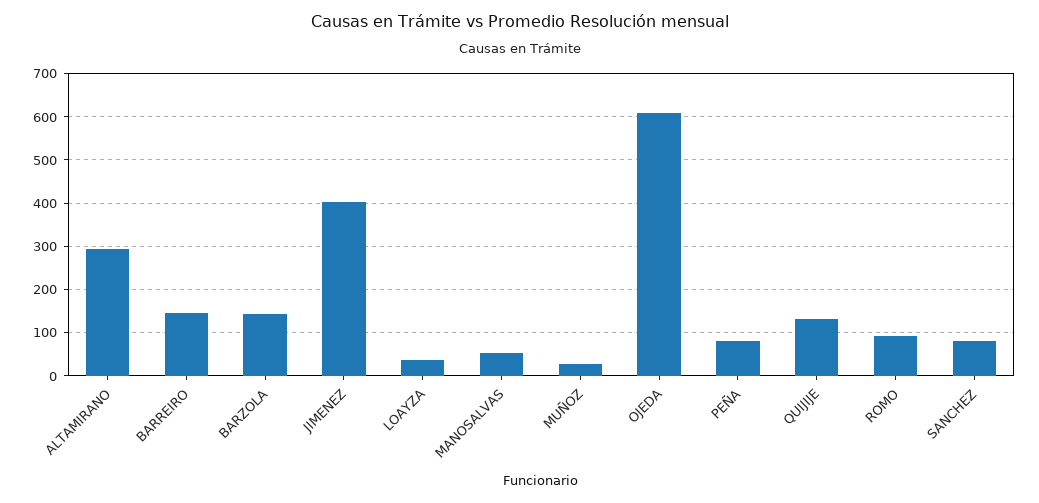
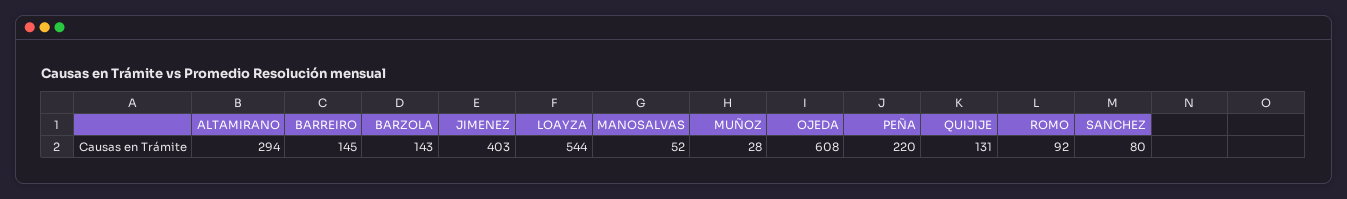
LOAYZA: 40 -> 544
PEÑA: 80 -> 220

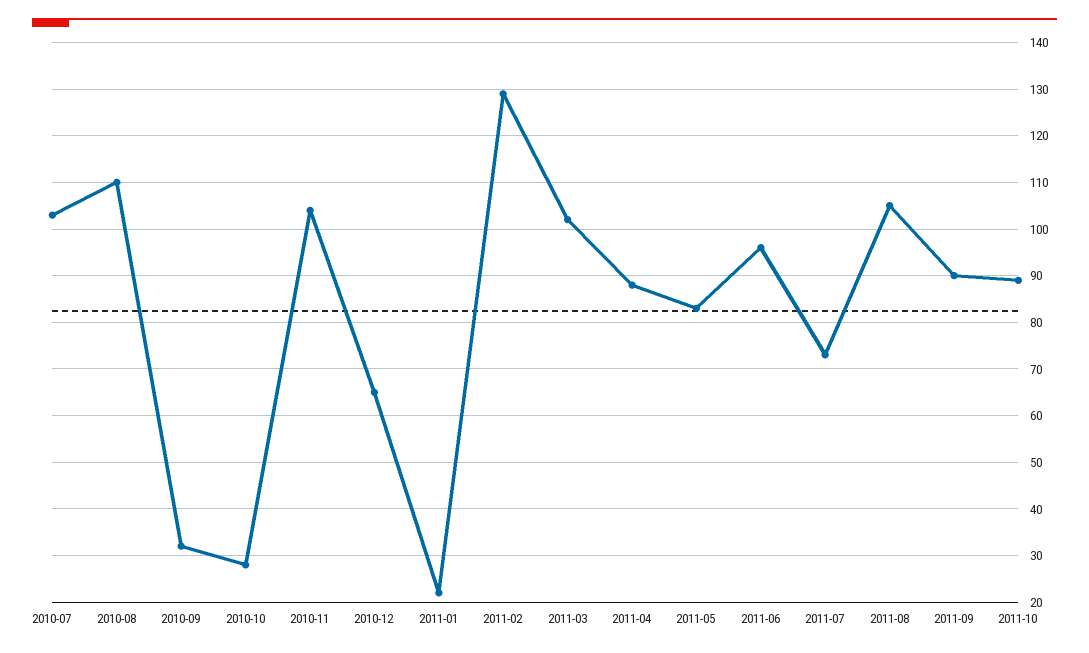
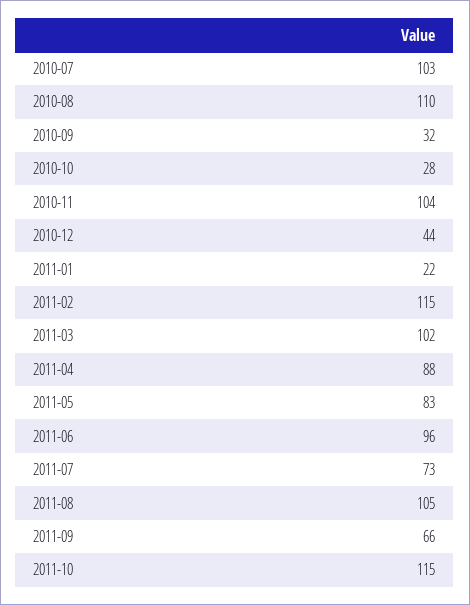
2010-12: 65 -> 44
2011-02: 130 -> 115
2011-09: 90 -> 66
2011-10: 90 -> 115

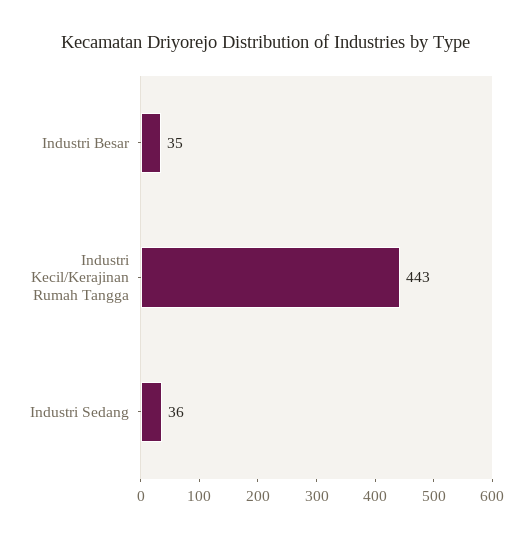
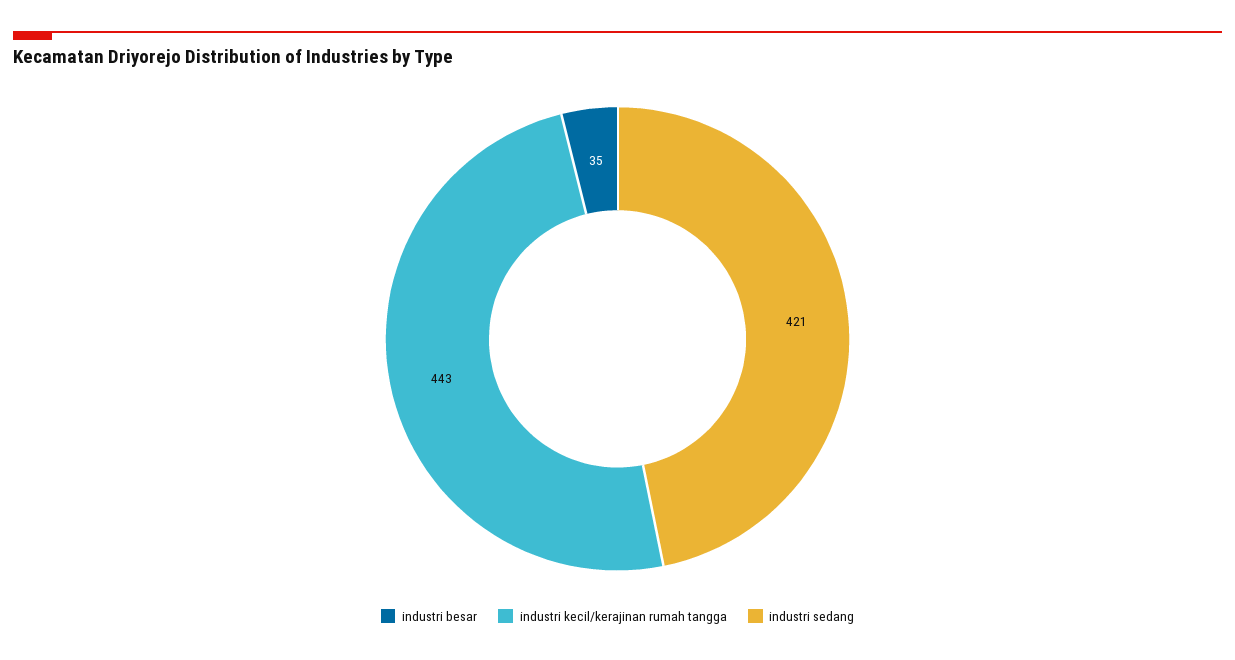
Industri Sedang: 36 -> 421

────

### EXERCISE INSTRUCTIONS
Pictures are to be dropped; every line of the records is to be returned unchanged.

### EXERCISE RESPONSE
LOAYZA: 40 -> 544
PEÑA: 80 -> 220

2010-12: 65 -> 44
2011-02: 130 -> 115
2011-09: 90 -> 66
2011-10: 90 -> 115

Industri Sedang: 36 -> 421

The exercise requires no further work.